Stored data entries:
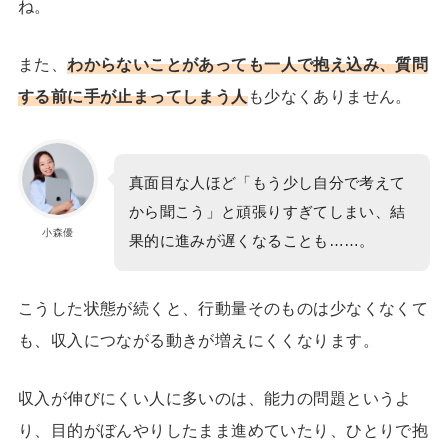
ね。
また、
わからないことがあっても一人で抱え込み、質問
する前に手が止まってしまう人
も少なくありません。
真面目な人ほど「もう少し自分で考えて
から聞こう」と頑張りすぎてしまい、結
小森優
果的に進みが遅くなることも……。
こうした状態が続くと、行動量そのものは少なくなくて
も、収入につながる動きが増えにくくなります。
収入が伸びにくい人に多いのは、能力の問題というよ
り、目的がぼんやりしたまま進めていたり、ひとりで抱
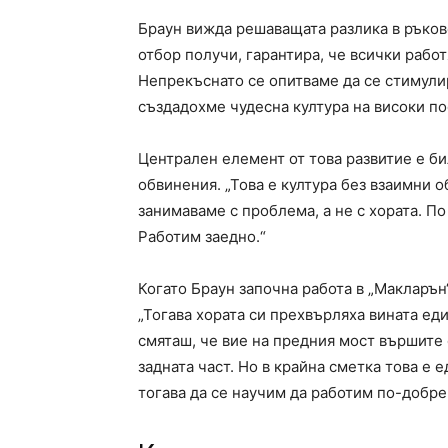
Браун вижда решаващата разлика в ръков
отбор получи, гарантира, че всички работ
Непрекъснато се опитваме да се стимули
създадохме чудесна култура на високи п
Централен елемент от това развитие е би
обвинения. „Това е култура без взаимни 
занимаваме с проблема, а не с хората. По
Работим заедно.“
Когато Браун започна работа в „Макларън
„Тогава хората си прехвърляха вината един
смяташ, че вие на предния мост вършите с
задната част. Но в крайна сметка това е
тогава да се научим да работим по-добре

PROMPT:
Filter the entries above down to the lines containing the word "култура".

ANSWER TO THIS TASK:
създадохме чудесна култура на високи п
обвинения. „Това е култура без взаимни 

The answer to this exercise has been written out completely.